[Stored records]

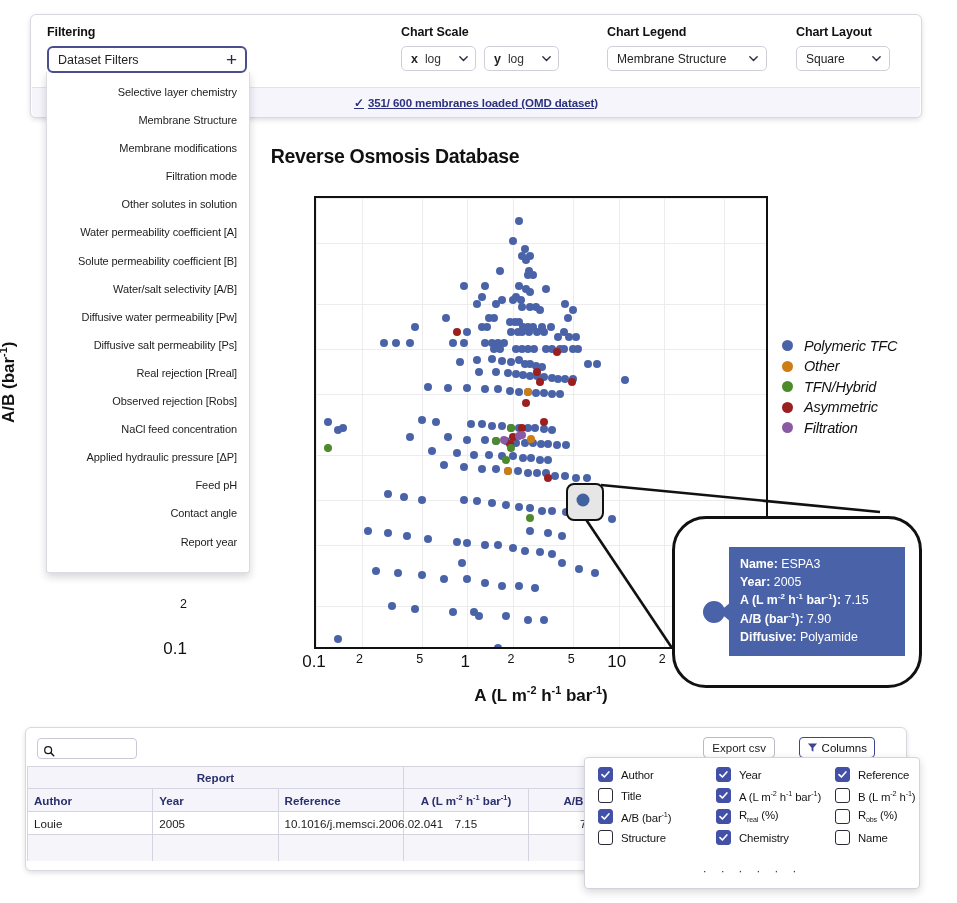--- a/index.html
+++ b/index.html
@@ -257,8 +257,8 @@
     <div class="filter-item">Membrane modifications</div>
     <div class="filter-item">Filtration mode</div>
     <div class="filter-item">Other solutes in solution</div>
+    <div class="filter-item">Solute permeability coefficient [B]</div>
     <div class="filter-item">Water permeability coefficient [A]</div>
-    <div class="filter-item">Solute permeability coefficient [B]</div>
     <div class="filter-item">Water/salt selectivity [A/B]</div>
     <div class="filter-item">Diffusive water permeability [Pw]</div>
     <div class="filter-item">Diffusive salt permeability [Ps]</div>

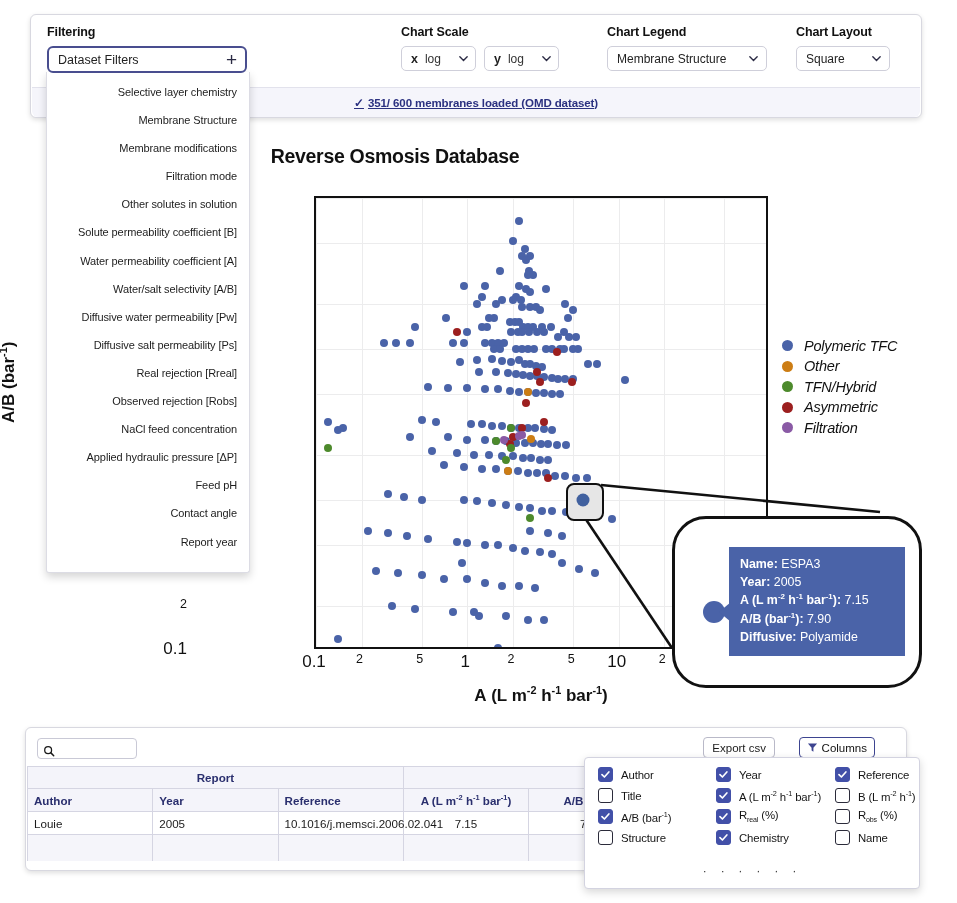--- a/index.html
+++ b/index.html
@@ -558,7 +558,7 @@
       <div><b>Year:</b> <span>2005</span></div>
       <div><b>A (L m<sup>-2</sup> h<sup>-1</sup> bar<sup>-1</sup>):</b> <span>7.15</span></div>
       <div><b>A/B (bar<sup>-1</sup>):</b> <span>7.90</span></div>
-      <div><b>Diffusive:</b> <span>Polyamide</span></div>
+      <div><b>Membrane:</b> <span>Polyamide</span></div>
     </div>
   </div>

§ **What to work on**
Restate the data above word for word. Skip every picture.

§ **Task response**
--- a/index.html
+++ b/index.html
@@ -257,8 +257,8 @@
     <div class="filter-item">Membrane modifications</div>
     <div class="filter-item">Filtration mode</div>
     <div class="filter-item">Other solutes in solution</div>
+    <div class="filter-item">Solute permeability coefficient [B]</div>
     <div class="filter-item">Water permeability coefficient [A]</div>
-    <div class="filter-item">Solute permeability coefficient [B]</div>
     <div class="filter-item">Water/salt selectivity [A/B]</div>
     <div class="filter-item">Diffusive water permeability [Pw]</div>
     <div class="filter-item">Diffusive salt permeability [Ps]</div>

--- a/index.html
+++ b/index.html
@@ -558,7 +558,7 @@
       <div><b>Year:</b> <span>2005</span></div>
       <div><b>A (L m<sup>-2</sup> h<sup>-1</sup> bar<sup>-1</sup>):</b> <span>7.15</span></div>
       <div><b>A/B (bar<sup>-1</sup>):</b> <span>7.90</span></div>
-      <div><b>Diffusive:</b> <span>Polyamide</span></div>
+      <div><b>Membrane:</b> <span>Polyamide</span></div>
     </div>
   </div>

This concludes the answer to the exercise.